At the moment, the Higgs boson is still hypothetical and largely based on the idea that if it did exist and had certain characteristics, wider theories of how particle physics work would make sense.
Coverage of the work so far has generally used the analogy of “hunting” for where the Higgs boson is hiding. In reality, this has meant running experiments based on it having a range of possible masses. “Finding” it would not mean literally spotting it, but rather detecting its effects.
So far the search has been the slightly odd case of “no news is good news.” As each experiment comes back without “success”, scientists narrow the range of masses at which it might exist, thus meaning we get ever closer to the point of either finding that it does exist or having to conclude it likely doesn’t exist and having to have a major rethink of particle physics.
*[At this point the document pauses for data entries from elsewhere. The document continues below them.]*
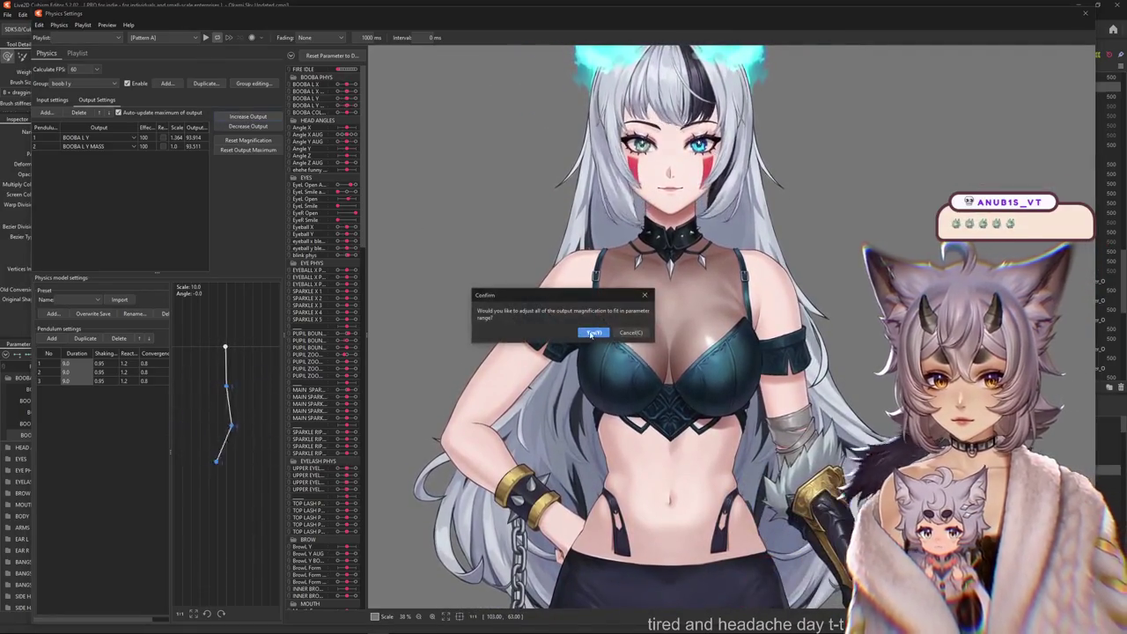
{"action": "left_click", "coordinate": [592, 334]}
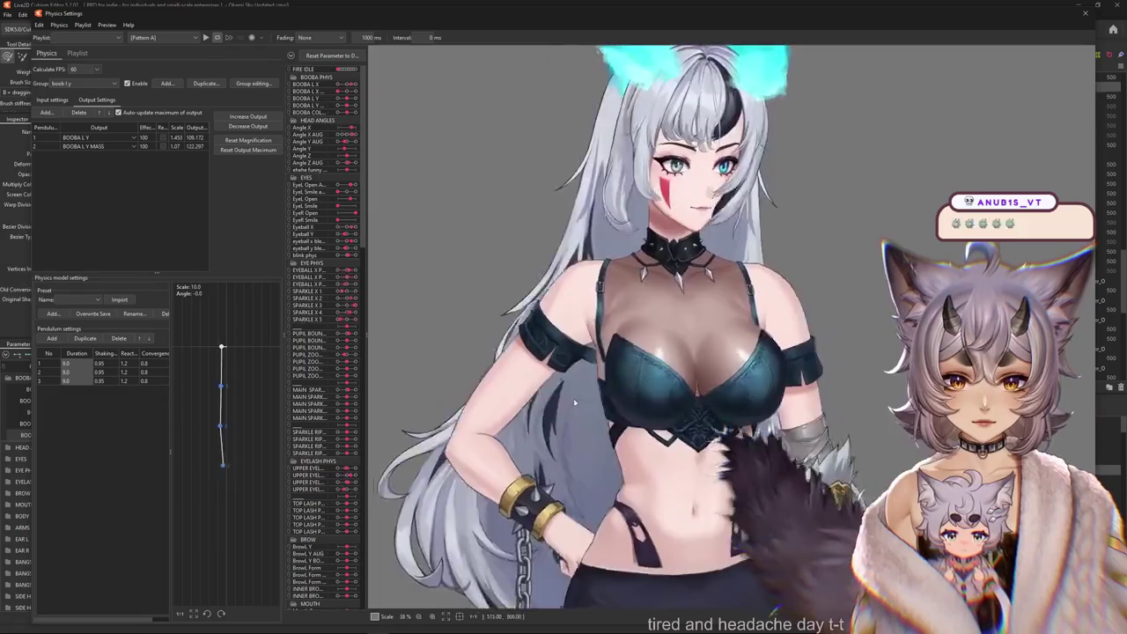
{"action": "left_click", "coordinate": [62, 83]}
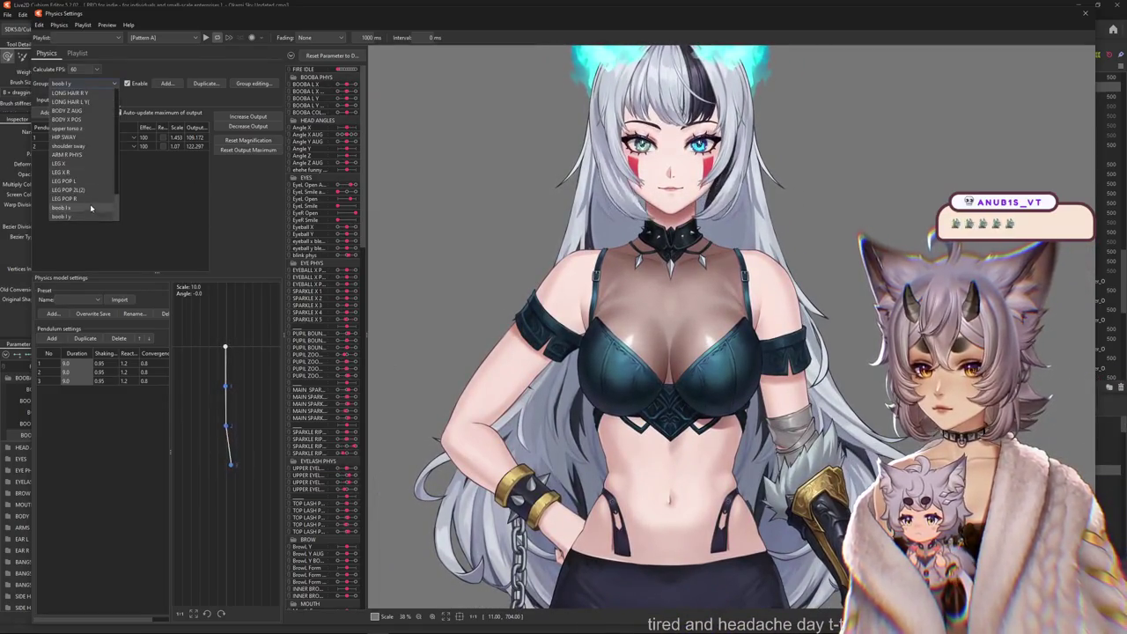
Add BOOBA COLLIDE as a reflected boob-l-y output at scale 0.471.
{"action": "left_click", "coordinate": [82, 219]}
{"action": "left_click", "coordinate": [46, 113]}
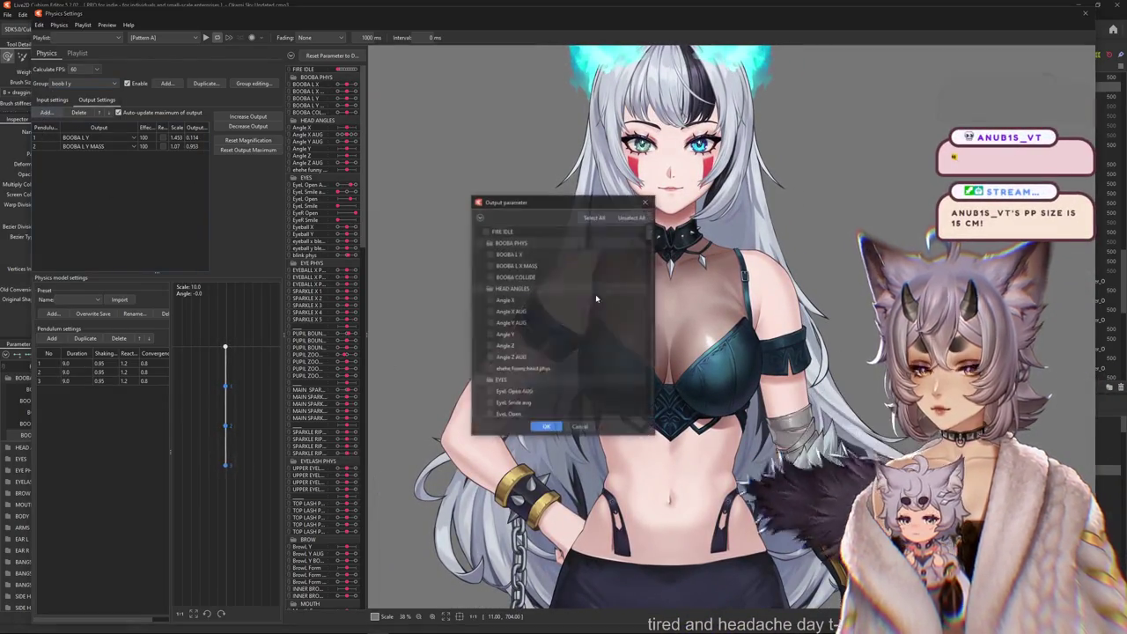
{"action": "left_click", "coordinate": [545, 426]}
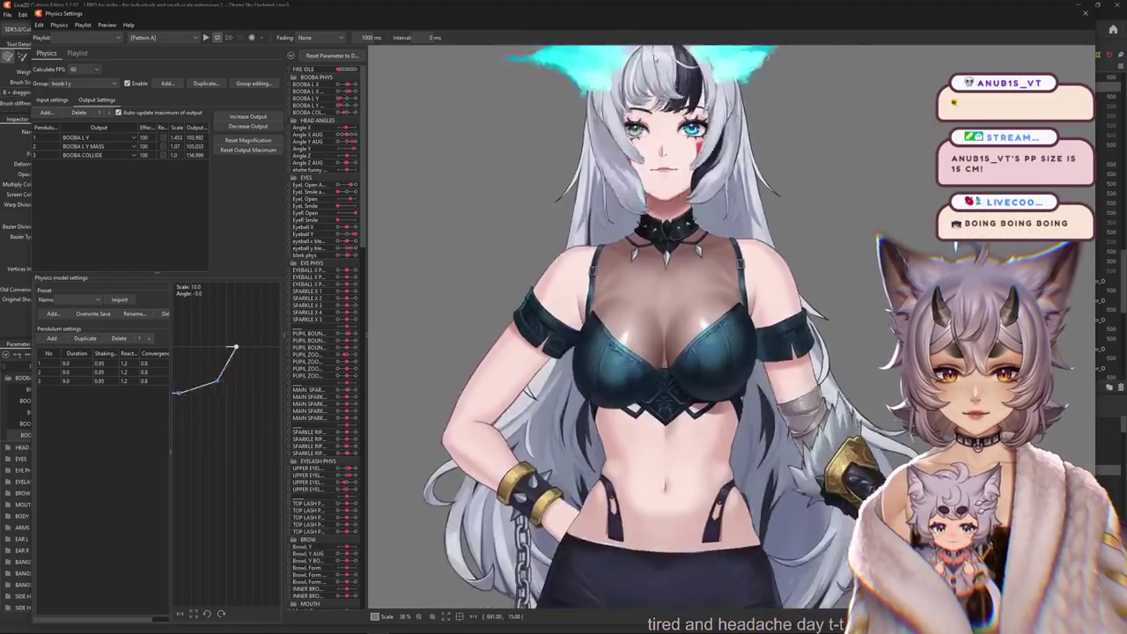
{"action": "left_click", "coordinate": [163, 155]}
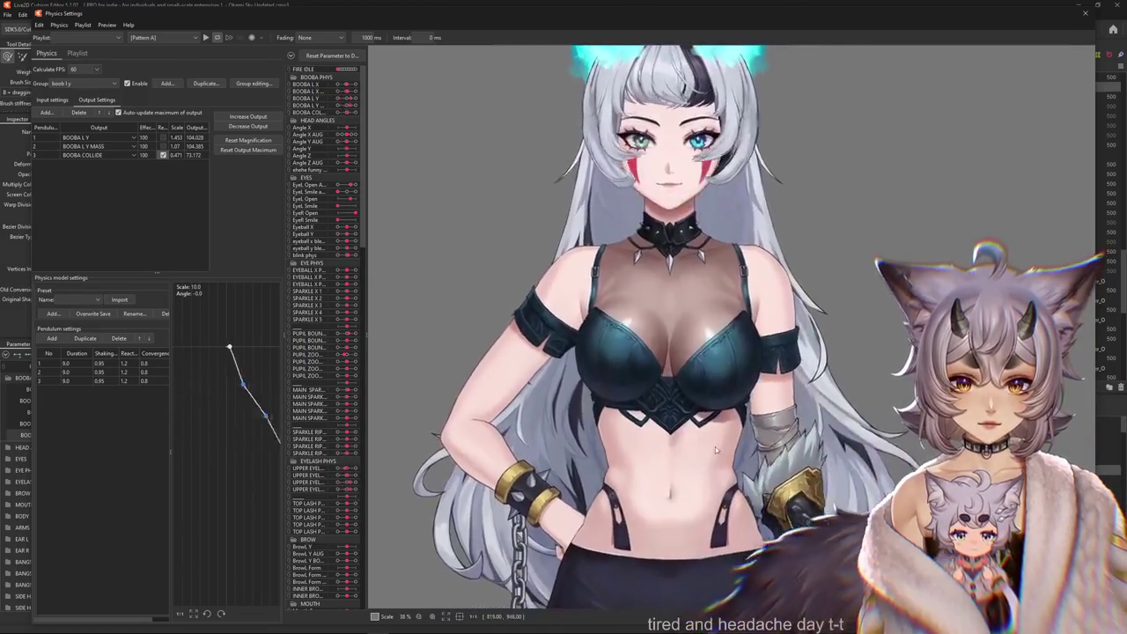
{"action": "left_click", "coordinate": [115, 84]}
The LHC project has worked on the basis that the Higgs boson has a mass measurable between 115 and 135 Gigaelectronvolts (GeV). Last December two separate LHC experiments narrowed down the likely range to 125-126 GeV, though that was later revised to 122.5-127.5 GeV.
Now researchers on Tevatron (pictured) have released their final findings from data produced before the accelerator ceased operations in September thanks to budget cuts. They report that it’s likely they have actively inferred the Higgs boson’s existence at 125 GeV (as opposed to showing it doesn’t exist at any other mass).
Depending on the calculation you use, and whether you put extra weight on Tevatron producing the same result from two different experiments, the chances of the result being down to chance is somewhere between one in a few hundred and one in a thousand. The best non-scientific explanation comes from Rob Roser, who worked on the Tevatron project and told the Wall Street Journal that “I’d be willing to bet your house it’s real but not enough to bet my house.”
The level of confidence that physicists have in their results being accurate rather than a freak occurrence is stated in sigma. Tevatron signal of the Higgs boson existing is rated at around a 2.9 sigma level. In terms of being “official”, a signal has to be rated at 3 sigma before it can be formally labelled as evidence. It takes 5 sigma (a one in a million probability of the result being chance) before signal formally becomes a “discovery.”
Officials at CERN, home to the LHC, are rumored to be preparing to make an announcement tomorrow. The speculation is that this will be that they have also detected a signal of Higgs boson rather than just narrowing down its likely range. If this turns out to be at 3 or even 5 sigma, it may mean that even though Tevatron “spotted” the Higgs boson first, LHC gets the official credit for finding evidence or even discovering it first.